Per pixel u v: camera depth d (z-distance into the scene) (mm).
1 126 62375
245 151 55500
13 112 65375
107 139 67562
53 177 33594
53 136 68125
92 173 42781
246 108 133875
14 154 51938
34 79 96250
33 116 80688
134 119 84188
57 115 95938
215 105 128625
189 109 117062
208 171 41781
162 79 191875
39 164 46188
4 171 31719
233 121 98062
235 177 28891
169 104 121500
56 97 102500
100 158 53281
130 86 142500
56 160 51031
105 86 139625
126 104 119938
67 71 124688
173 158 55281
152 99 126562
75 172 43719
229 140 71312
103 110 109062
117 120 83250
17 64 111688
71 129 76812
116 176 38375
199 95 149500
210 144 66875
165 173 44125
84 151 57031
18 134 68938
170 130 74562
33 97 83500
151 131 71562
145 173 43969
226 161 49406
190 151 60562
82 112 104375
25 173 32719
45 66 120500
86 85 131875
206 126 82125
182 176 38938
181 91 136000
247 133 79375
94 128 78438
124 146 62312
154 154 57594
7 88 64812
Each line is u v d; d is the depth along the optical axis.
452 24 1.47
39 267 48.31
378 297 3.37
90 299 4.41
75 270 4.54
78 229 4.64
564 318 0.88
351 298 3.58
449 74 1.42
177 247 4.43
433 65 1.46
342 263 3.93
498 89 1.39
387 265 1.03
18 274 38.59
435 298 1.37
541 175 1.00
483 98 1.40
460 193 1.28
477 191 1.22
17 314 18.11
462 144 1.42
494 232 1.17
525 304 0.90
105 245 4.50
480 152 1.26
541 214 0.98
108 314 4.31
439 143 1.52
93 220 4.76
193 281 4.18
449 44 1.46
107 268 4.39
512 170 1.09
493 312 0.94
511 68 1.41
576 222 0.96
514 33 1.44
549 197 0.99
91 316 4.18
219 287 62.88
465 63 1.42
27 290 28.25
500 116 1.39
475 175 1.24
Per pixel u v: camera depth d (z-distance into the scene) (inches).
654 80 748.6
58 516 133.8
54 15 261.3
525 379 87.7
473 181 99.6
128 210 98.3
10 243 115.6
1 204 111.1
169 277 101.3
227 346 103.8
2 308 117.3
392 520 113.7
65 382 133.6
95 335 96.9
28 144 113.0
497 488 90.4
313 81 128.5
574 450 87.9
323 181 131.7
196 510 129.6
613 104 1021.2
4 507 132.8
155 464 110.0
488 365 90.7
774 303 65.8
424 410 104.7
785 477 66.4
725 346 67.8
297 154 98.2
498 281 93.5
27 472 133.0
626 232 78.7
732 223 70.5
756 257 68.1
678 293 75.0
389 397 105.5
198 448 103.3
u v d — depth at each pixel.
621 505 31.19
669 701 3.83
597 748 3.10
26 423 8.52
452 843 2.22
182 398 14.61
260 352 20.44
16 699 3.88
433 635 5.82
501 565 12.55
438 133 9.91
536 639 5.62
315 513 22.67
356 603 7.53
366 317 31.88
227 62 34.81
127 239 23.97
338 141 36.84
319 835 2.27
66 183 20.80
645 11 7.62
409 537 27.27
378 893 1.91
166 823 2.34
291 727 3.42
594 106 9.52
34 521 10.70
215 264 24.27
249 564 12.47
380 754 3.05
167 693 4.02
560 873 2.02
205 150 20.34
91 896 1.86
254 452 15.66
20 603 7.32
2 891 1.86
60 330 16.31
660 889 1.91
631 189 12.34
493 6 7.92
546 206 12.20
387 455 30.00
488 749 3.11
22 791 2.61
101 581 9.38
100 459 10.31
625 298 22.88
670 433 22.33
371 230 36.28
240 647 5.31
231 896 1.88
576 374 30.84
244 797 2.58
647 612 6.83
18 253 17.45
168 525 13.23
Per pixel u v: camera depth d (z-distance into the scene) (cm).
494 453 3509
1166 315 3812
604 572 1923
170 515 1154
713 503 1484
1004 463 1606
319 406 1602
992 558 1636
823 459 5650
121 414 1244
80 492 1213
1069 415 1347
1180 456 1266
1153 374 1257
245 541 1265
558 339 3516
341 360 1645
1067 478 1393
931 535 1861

━━━━━━━━━━━━━━━━

WORK INSTRUCTION. Count up every line above that has the word "scene" in it; answer with the number alone.

RESULT OF THIS TASK. 3